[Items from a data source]

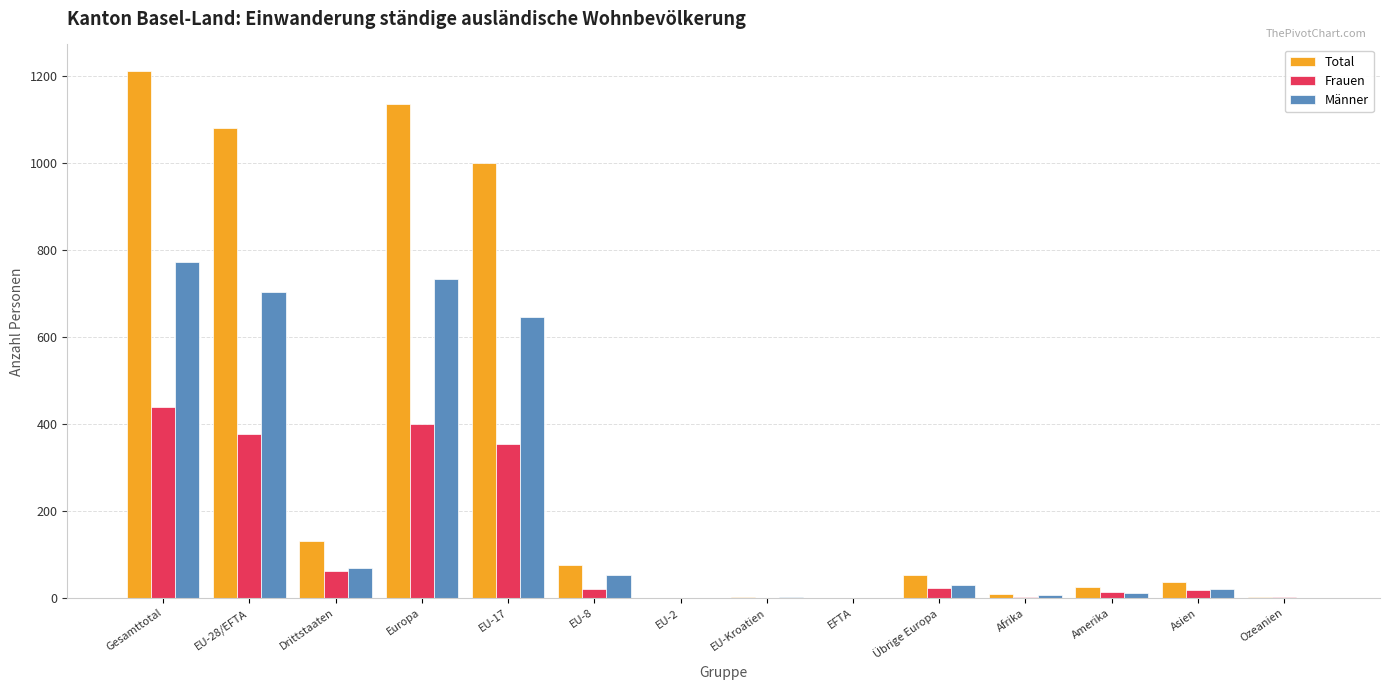

Is it true that Männer equals 496 at Europa?

False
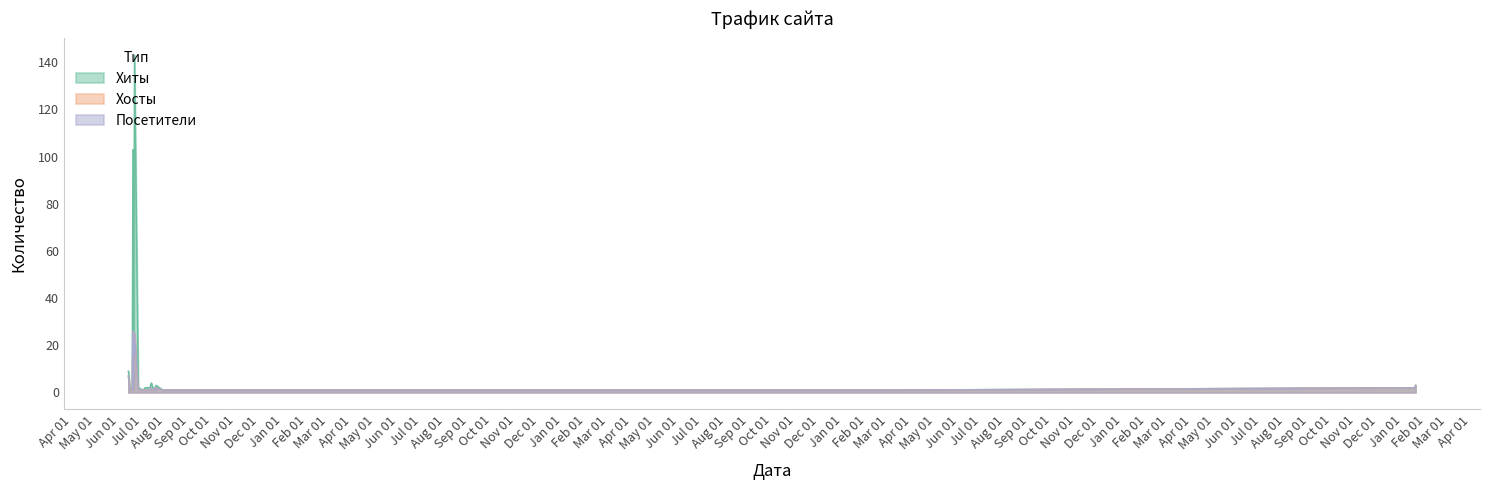

In Хосты, how many points are higher than both neighbors (excluding endpoints)?

5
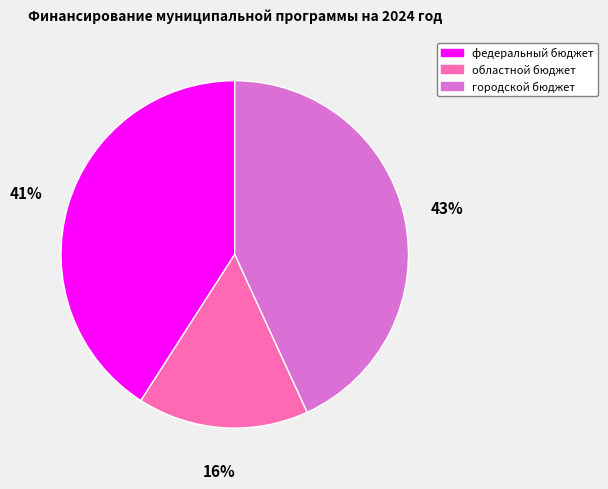

Combined, do городской бюджет and федеральный бюджет account for over 50%?

Yes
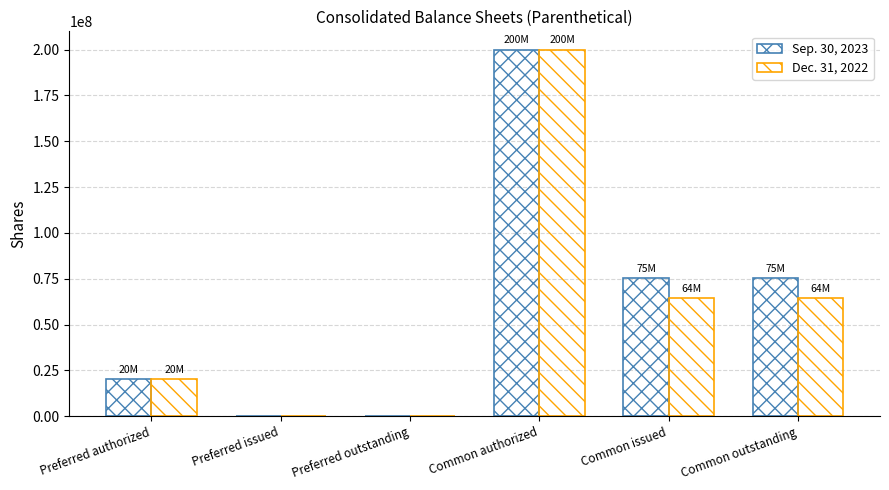

Count the number of categories in the chart.

6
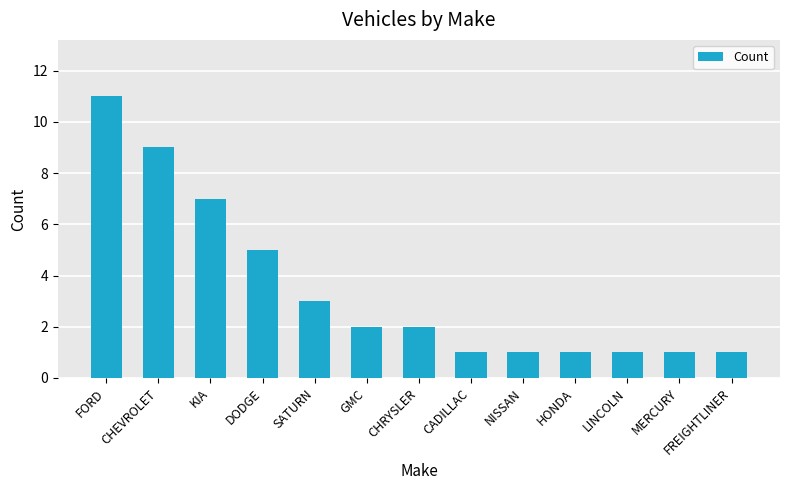

How many values are below 2?

6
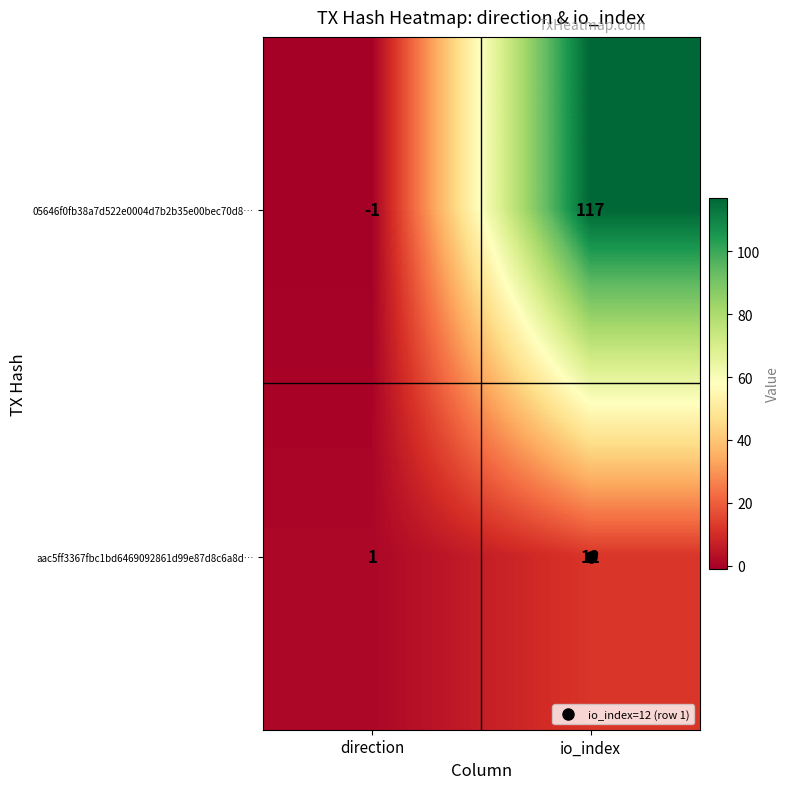

The value of 05646f0fb38a7d522e0004d7b2b35e00bec70d8… at direction is 0. True or false?

False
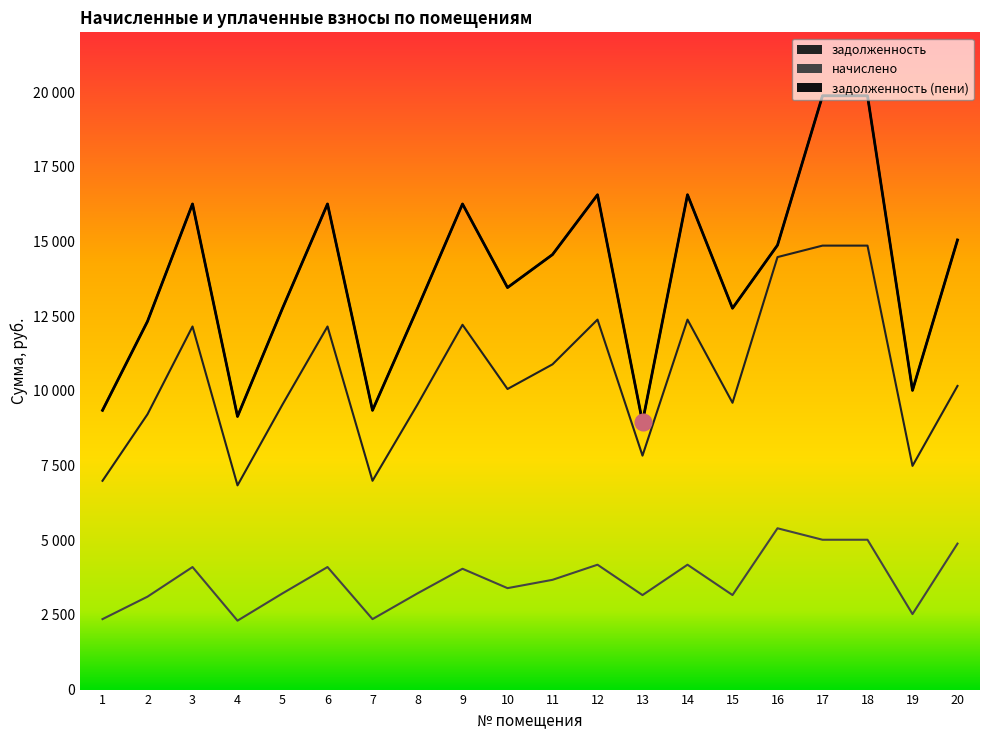

True or false: задолженность (пени) and начислено cross at least once.

False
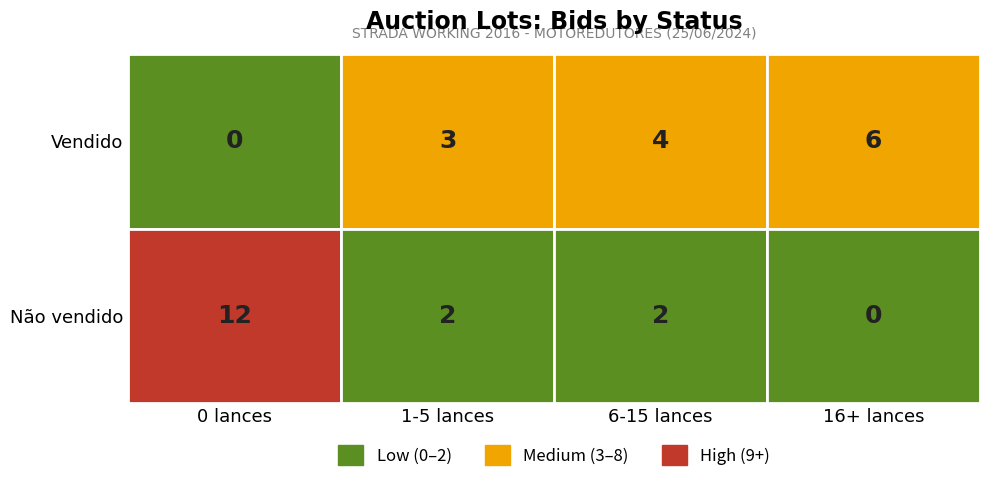

How many values in the Vendido series are below 4?

2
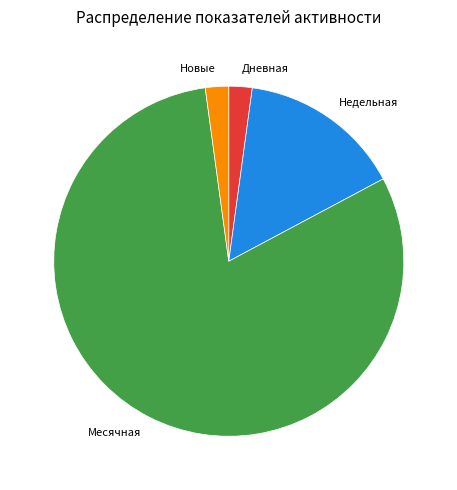

Which slice is the largest?

Месячная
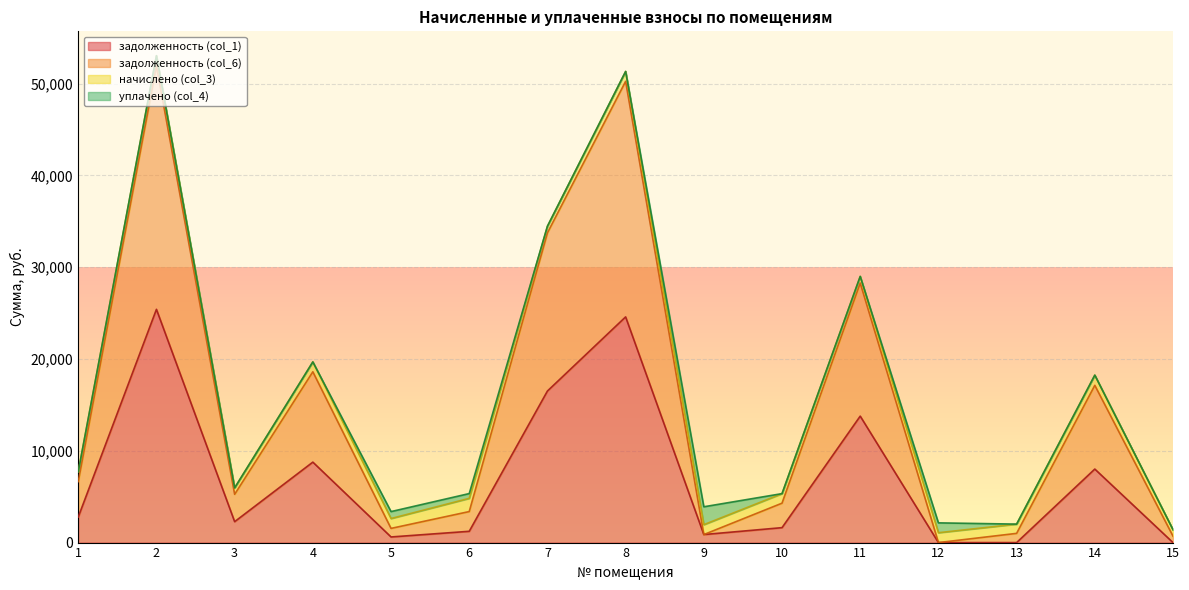

What is the value of the задолженность (col_6) point at the 8th from the left?

50255.0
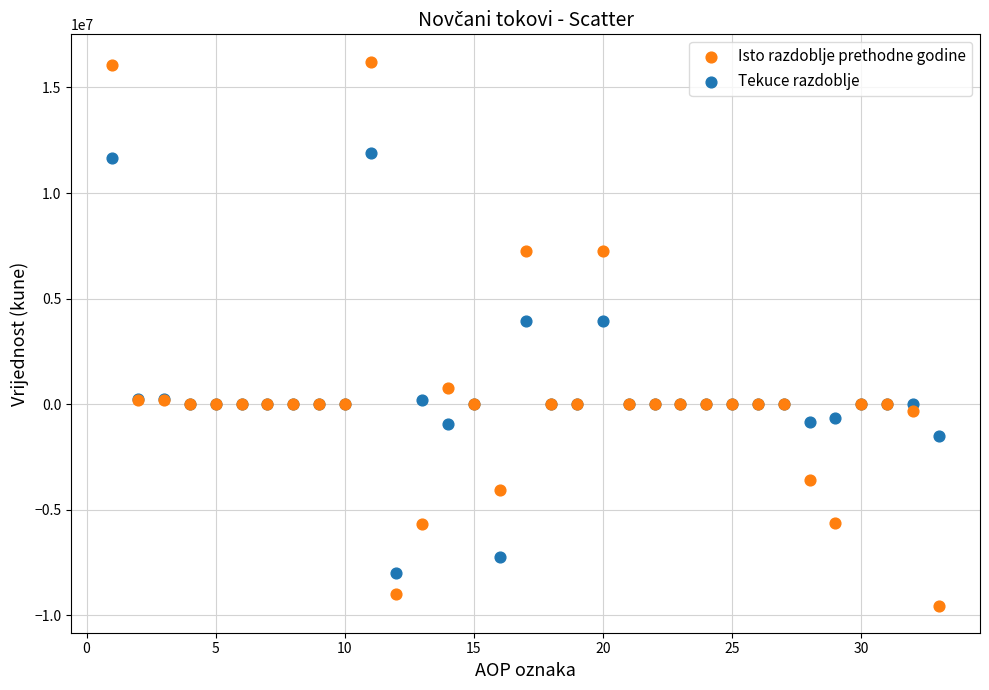

Which series contains the highest Y value?

Isto razdoblje prethodne godine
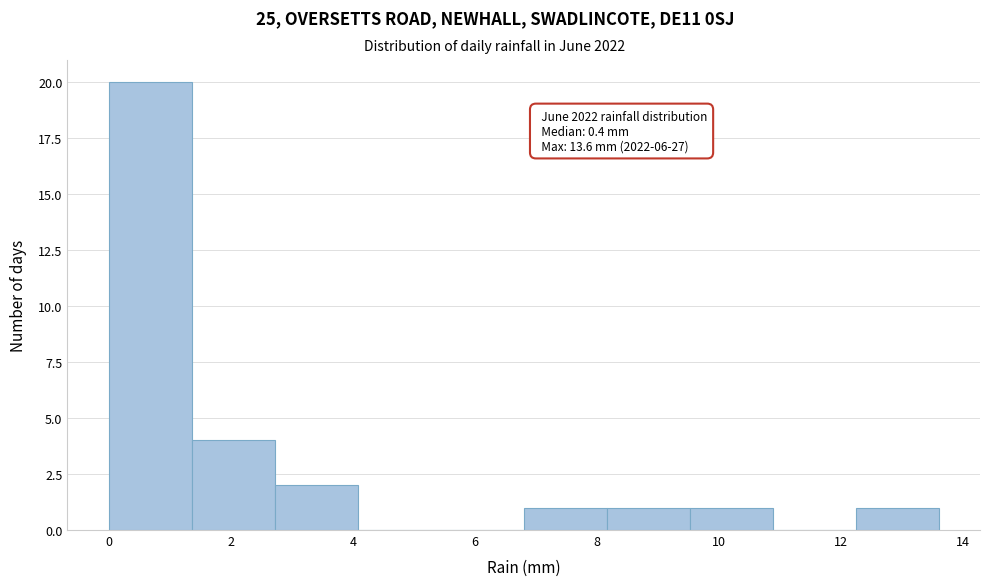

Which range on the x-axis has the tallest bar?

0.00 to 1.36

- **PROMPT**:
Repeat all of the data above word for word, leaving the pictures out of your answer.

- **THE ANSWER**:
Is it true that Männer equals 496 at Europa?

False

In Хосты, how many points are higher than both neighbors (excluding endpoints)?

5

Combined, do городской бюджет and федеральный бюджет account for over 50%?

Yes

Count the number of categories in the chart.

6

How many values are below 2?

6

The value of 05646f0fb38a7d522e0004d7b2b35e00bec70d8… at direction is 0. True or false?

False

True or false: задолженность (пени) and начислено cross at least once.

False

How many values in the Vendido series are below 4?

2

Which slice is the largest?

Месячная

What is the value of the задолженность (col_6) point at the 8th from the left?

50255.0

Which series contains the highest Y value?

Isto razdoblje prethodne godine

Which range on the x-axis has the tallest bar?

0.00 to 1.36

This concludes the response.